Capital: How does this partnership with Ethiopian Airlines fit into Etihad’s broader strategic plan for growth and profitability, especially in the African market?

Antonoaldo Neves: It aligns perfectly. Our strategy is to grow alongside strong partners. We have joint ventures with carriers like China Eastern in Asia and SF Express in cargo. To make a meaningful entry into Africa, partnering is the best approach. This is central to our strategy: by leveraging Ethiopian Airlines’ network, we can effectively access over 50 destinations across the continent.

Capital: How would you describe the importance of this new route in terms of mutual investment and its potential to enhance tourism and economic exchange between the UAE and Ethiopia?

Antonoaldo Neves: This route signifies a substantial mutual investment. Initiating a daily flight to a new destination involves allocating at least $50 million in assets. Etihad is investing in Addis Ababa, while Ethiopian Airlines is investing in Abu Dhabi. When two countries collaborate on investments, it stimulates development. We anticipate a growth in tourism, cultural exchange, and trade. This connection links Abu Dhabi—a capital hub with over a trillion dollars in sovereign wealth—to Addis Ababa, a crucial political and diplomatic center for Africa. It’s a powerful partnership.

Capital: This route is one of several new destinations Etihad has announced this year. Can you detail your network expansion strategy for the remainder of this year and into next year?

Antonoaldo Neves: We have announced 30 new destinations this year, with Addis Ababa being the 10th launched. We plan to introduce eight more by year-end, totaling 18 new routes in 2025. Next year, we aim to add about 12 more. Launching 30 new destinations within two years is, to my knowledge, a world record. This expansion is truly global, featuring new routes in the US, such as Charlotte; in Europe, including Prague and Warsaw; in Southeast Asia, like Chiang Mai; and in Africa, with Nairobi and now Addis Ababa.

Capital: Etihad recently reported a record profit of AED 1.1 billion for the first half of 2025. What have been the key factors driving this strong financial performance, and what are your expectations for the full year and into 2026?

Antonoaldo Neves: The main driver is our team’s dedication, passion, and exceptional execution capabilities. Without them, this success wouldn’t be possible. We have fundamentally transformed our network, doubling our passenger count from 10 million in 2022 to 22 million this year. Alongside this growth, we have made significant investments in our product. We diligently track customer satisfaction, receiving over 500,000 feedback responses annually, and we have utilized those insights for targeted improvements. The combination of a motivated team, strategic network growth, and product investment has fueled our profitability.

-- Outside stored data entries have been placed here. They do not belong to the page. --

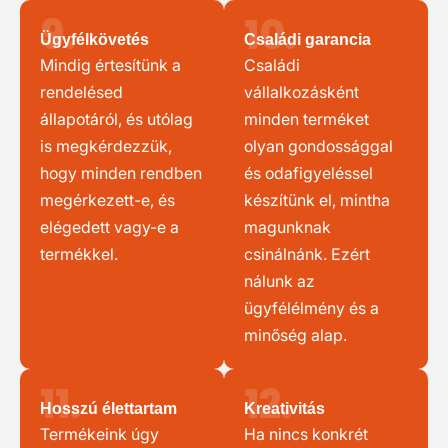
9.
10.
Ügyfélkövetés
Családi garancia
Mindig értesítünk a
Családi
rendelésed
vállalkozásként
állapotáról, és utólag
minden terméket
is megkérdezzük,
olyan gondossággal
hogy minden rendben
és odafigyeléssel
megérkezett-e, és
készítünk el, mintha
elégedett vagy-e a
magunknak
termékkel.
csinálnánk. Ezért
nálunk az
ügyfélélmény és a
minőség alap.
11.
12.
Hosszú élettartam
Kreativitás
Termékeink úgy
Ha nincs konkrét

Capital: Last week, the CEO of Ethiopian Airlines mentioned that aircraft shortages are a significant barrier to growth. What is the current situation at Etihad regarding fleet capacity, and how are you addressing these global supply chain challenges?

Antonoaldo Neves: Aircraft shortages are indeed a major constraint on growth across the industry. Etihad’s situation has been unique over the past three years. Unlike many of our peers, we had several temporarily grounded aircraft and low utilization rates, providing us with an internal reservoir of capacity to scale up without facing immediate shortages.

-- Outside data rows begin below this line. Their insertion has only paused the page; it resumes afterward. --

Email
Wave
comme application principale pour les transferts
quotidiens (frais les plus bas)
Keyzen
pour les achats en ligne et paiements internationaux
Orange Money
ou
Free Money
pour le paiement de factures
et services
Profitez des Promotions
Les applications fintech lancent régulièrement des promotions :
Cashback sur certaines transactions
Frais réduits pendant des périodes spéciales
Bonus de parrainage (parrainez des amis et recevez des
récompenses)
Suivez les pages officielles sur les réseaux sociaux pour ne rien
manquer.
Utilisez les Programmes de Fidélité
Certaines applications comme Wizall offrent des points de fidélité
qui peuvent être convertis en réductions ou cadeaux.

However, that advantage has now passed. The current reality is clear: I could immediately deploy an additional 20 to 25 aircraft if they were available. Demand is strong, but supply is lacking. If we were to place an order for a new wide-body aircraft today, delivery would not occur until 2031 or 2032. This presents a significant industry challenge with no quick or easy solution.

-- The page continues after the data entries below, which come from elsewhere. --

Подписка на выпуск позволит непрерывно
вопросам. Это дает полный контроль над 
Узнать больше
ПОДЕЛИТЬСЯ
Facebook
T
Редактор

Capital: What are your expectations for the new Addis Ababa route? Do you anticipate increasing flight frequency or capacity soon based on initial demand?

Antonoaldo Neves: We definitely aim to expand. We began with a solid foundation of double-daily flights, with one operated by each airline. As my friend Mesfin, the CEO of Ethiopian, put it, “it’s our fight—we do it together.” My goal is to double that to four flights a day. While I can’t provide a specific timeline, we will add more capacity as soon as we can.